The brains of addicts are almost back to normal after a year without the drug, though not completely, he said. "If you can stay abstinent for about a year," Wu said, "you've weathered the periods of greatest vulnerability." Scientists are still debating whether the dopamine cells ever fully return to normal.
The gross patterns of brain activity detected in PET scans represent changes at the microscopic level that are so dramatic that they are akin to the kinds of changes that result from a brain injury, in the view of Dr. Eric J. Nestler, a neuroscientist at the Laboratory of Molecular Psychiatry at Yale University School of Medicine. In an anatomical study of dopamine cells in rats who had become addicted to morphine, Nestler's team found that the neurons with D2 dopamine receptors had become 25 percent smaller and had lost much of their ability to receive dollops of dopamine from nearby neurons. Their report will be published later this year in The Proceedings of the National Academy of Sciences.
The afflicted neurons also underwent a drastic change in their internal dynamics, altering the workings of the so-called second messengers, proteins like cyclic AMP. After a molecule like dopamine latches on to a receptor on the cell surface, the second messenger acts within the cell to coordinate its response, like the release of neurotransmitters to signal other neurons.

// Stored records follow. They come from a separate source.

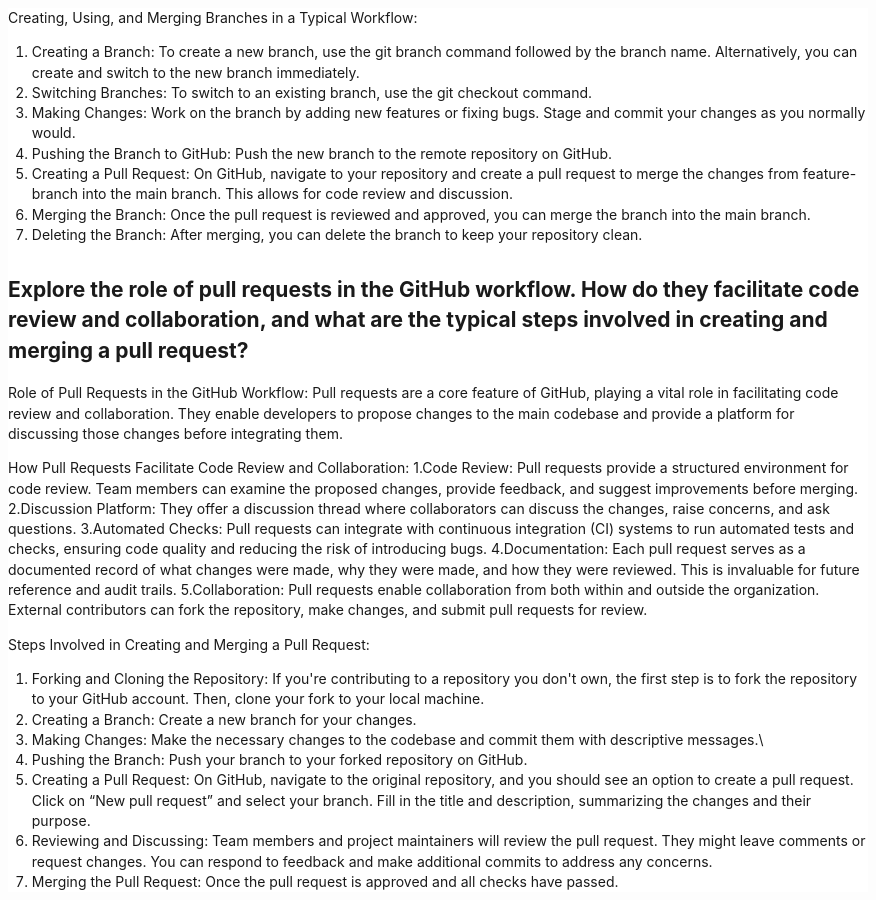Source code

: Creating, Using, and Merging Branches in a Typical Workflow:
1. Creating a Branch:
To create a new branch, use the git branch command followed by the branch name.
Alternatively, you can create and switch to the new branch immediately.
2. Switching Branches:
To switch to an existing branch, use the git checkout command.
3. Making Changes:
Work on the branch by adding new features or fixing bugs. Stage and commit your changes as you normally would.
4. Pushing the Branch to GitHub:
Push the new branch to the remote repository on GitHub.
5. Creating a Pull Request:
On GitHub, navigate to your repository and create a pull request to merge the changes from feature-branch into the main branch. This allows for code review and discussion.
6. Merging the Branch:
Once the pull request is reviewed and approved, you can merge the branch into the main branch.
7. Deleting the Branch:
After merging, you can delete the branch to keep your repository clean.


## Explore the role of pull requests in the GitHub workflow. How do they facilitate code review and collaboration, and what are the typical steps involved in creating and merging a pull request?
Role of Pull Requests in the GitHub Workflow:
Pull requests are a core feature of GitHub, playing a vital role in facilitating code review and collaboration. They enable developers to propose changes to the main codebase and provide a platform for discussing those changes before integrating them.

How Pull Requests Facilitate Code Review and Collaboration:
1.Code Review: Pull requests provide a structured environment for code review. Team members can examine the proposed changes, provide feedback, and suggest improvements before merging.
2.Discussion Platform: They offer a discussion thread where collaborators can discuss the changes, raise concerns, and ask questions.
3.Automated Checks: Pull requests can integrate with continuous integration (CI) systems to run automated tests and checks, ensuring code quality and reducing the risk of introducing bugs.
4.Documentation: Each pull request serves as a documented record of what changes were made, why they were made, and how they were reviewed. This is invaluable for future reference and audit trails.
5.Collaboration: Pull requests enable collaboration from both within and outside the organization. External contributors can fork the repository, make changes, and submit pull requests for review.

Steps Involved in Creating and Merging a Pull Request:
1. Forking and Cloning the Repository:
If you're contributing to a repository you don't own, the first step is to fork the repository to your GitHub account. Then, clone your fork to your local machine.
2. Creating a Branch:
Create a new branch for your changes.
3. Making Changes:
Make the necessary changes to the codebase and commit them with descriptive messages.\
4. Pushing the Branch:
Push your branch to your forked repository on GitHub.
5. Creating a Pull Request:
On GitHub, navigate to the original repository, and you should see an option to create a pull request. Click on “New pull request” and select your branch. Fill in the title and description, summarizing the changes and their purpose.
6. Reviewing and Discussing:
Team members and project maintainers will review the pull request. They might leave comments or request changes. You can respond to feedback and make additional commits to address any concerns.
7. Merging the Pull Request:
Once the pull request is approved and all checks have passed.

"When you take a drug like cocaine, it floods the neurons with levels of dopamine never seen in nature," Nestler said. "The addictive drugs have an impact on the dopamine circuitry like a sledgehammer, storming through this pathway with an intensity that never occurs ordinarily. Taking drugs over and over perturbs these systems, and they try to adapt by making the dopamine less effective."

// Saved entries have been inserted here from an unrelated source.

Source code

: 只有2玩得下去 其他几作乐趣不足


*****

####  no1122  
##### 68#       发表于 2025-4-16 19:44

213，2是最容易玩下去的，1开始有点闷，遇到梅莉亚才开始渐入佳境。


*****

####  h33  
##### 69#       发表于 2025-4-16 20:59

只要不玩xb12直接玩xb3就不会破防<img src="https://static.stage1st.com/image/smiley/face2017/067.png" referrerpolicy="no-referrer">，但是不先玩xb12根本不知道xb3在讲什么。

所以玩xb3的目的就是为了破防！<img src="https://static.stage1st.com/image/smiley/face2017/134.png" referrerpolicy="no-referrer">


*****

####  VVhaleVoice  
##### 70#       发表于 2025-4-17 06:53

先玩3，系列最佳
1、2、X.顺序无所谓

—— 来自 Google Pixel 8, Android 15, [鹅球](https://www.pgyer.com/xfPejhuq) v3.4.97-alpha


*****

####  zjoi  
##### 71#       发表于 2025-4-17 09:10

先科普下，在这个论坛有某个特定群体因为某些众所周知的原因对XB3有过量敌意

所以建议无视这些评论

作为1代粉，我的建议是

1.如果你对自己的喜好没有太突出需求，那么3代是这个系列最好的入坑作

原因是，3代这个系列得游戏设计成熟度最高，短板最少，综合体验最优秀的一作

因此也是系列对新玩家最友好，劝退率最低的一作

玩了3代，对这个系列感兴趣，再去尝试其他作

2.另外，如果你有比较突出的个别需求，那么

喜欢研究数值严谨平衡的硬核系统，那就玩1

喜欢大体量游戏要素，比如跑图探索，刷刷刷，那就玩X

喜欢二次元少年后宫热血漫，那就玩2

Once the cells adapt this defensive maneuver and become less responsive, the cells are left bereft of normal levels of the neurotransmitter if a person stops taking a substance that floods the mesolimbic systems with dopamine. These changes seem to be the neural engine driving the craving for more of any drug.
"You find the same changes not just with cocaine," Dr. Volkow said, "but also with other addictions, such as to heroin and to alcohol," although each drug affects the dopamine system through distinctive neural routes.
The shift to addiction seems to occur as dopamine deprivation produces chronic unpleasant feelings, depression and a loss of motivation, which leads to the need to take the drug to feel better. "Once these cellular changes occur," Nestler said, "addicts will take a drug just to feel right, not for a high."
What does all this portend for the treatment of drug addiction? "The research suggests a common biological essence to all addictions," Leshner, of the National Institute on Drug Abuse, said, "though I don't think we'll ever have a single magic bullet. We might instead one day have neurochemical cocktails that are specific to each addictive drug that would break the cycle of craving."
In the meantime, Leshner sees a continued role for behavioral treatments of addiction. Approaches that count on people's ability to resist craving, like that of Alcoholics Anonymous, are still the most successful, many studies have found. "If addiction means the brain has changed, then the task is to change the brain back to normal," Leshner said. "But that doesn't mean treatments have to be biological. Behavioral treatments can change the brain, too."